#### Record set ####

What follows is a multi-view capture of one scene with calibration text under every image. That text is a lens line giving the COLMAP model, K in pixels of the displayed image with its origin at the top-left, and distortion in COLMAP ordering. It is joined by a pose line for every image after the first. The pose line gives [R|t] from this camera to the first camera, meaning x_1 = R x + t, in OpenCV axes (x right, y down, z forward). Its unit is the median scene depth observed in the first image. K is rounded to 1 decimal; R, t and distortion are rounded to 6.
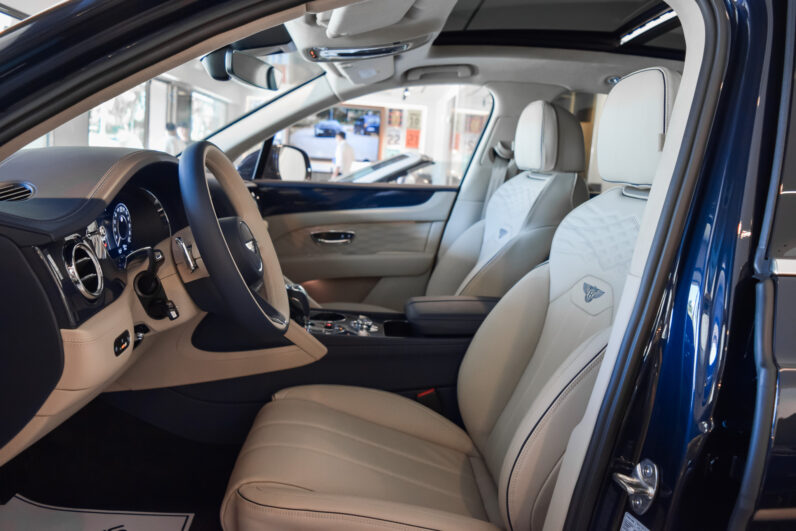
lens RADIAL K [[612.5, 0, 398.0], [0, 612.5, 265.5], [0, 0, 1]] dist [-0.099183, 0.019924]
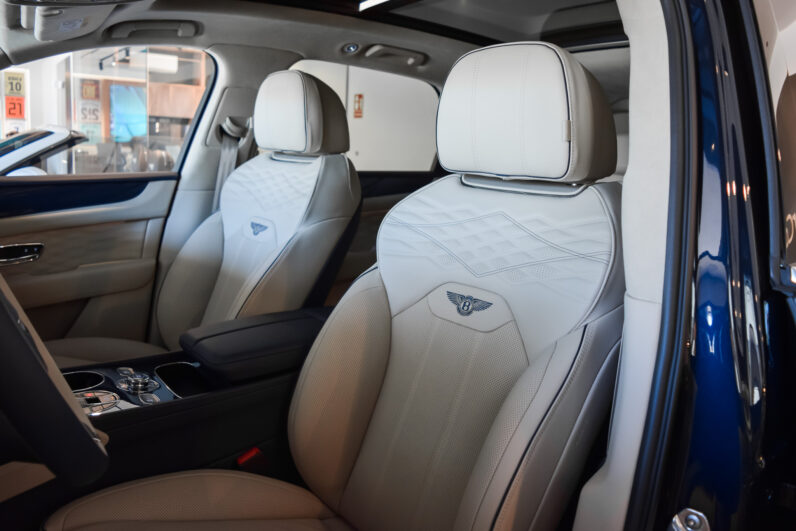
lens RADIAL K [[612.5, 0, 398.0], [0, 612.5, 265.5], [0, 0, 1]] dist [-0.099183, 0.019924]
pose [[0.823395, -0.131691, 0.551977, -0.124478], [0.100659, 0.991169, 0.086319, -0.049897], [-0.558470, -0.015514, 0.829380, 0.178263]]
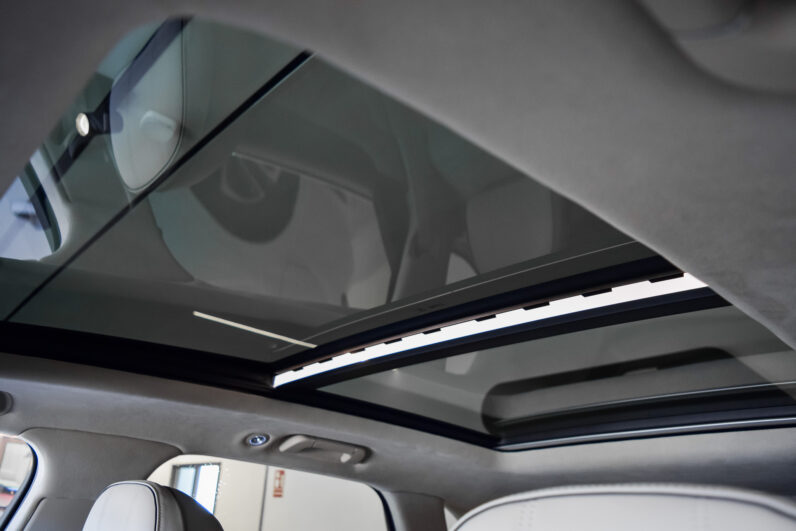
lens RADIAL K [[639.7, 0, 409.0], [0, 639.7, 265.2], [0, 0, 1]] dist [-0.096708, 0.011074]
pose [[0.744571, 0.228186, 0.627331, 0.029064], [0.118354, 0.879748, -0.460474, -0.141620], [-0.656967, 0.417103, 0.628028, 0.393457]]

####

Problem details -> Every line of the data should be copied as it stands, without the images.

Problem solution ->
What follows is a multi-view capture of one scene with calibration text under every image. That text is a lens line giving the COLMAP model, K in pixels of the displayed image with its origin at the top-left, and distortion in COLMAP ordering. It is joined by a pose line for every image after the first. The pose line gives [R|t] from this camera to the first camera, meaning x_1 = R x + t, in OpenCV axes (x right, y down, z forward). Its unit is the median scene depth observed in the first image. K is rounded to 1 decimal; R, t and distortion are rounded to 6.
lens RADIAL K [[612.5, 0, 398.0], [0, 612.5, 265.5], [0, 0, 1]] dist [-0.099183, 0.019924]
lens RADIAL K [[612.5, 0, 398.0], [0, 612.5, 265.5], [0, 0, 1]] dist [-0.099183, 0.019924]
pose [[0.823395, -0.131691, 0.551977, -0.124478], [0.100659, 0.991169, 0.086319, -0.049897], [-0.558470, -0.015514, 0.829380, 0.178263]]
lens RADIAL K [[639.7, 0, 409.0], [0, 639.7, 265.2], [0, 0, 1]] dist [-0.096708, 0.011074]
pose [[0.744571, 0.228186, 0.627331, 0.029064], [0.118354, 0.879748, -0.460474, -0.141620], [-0.656967, 0.417103, 0.628028, 0.393457]]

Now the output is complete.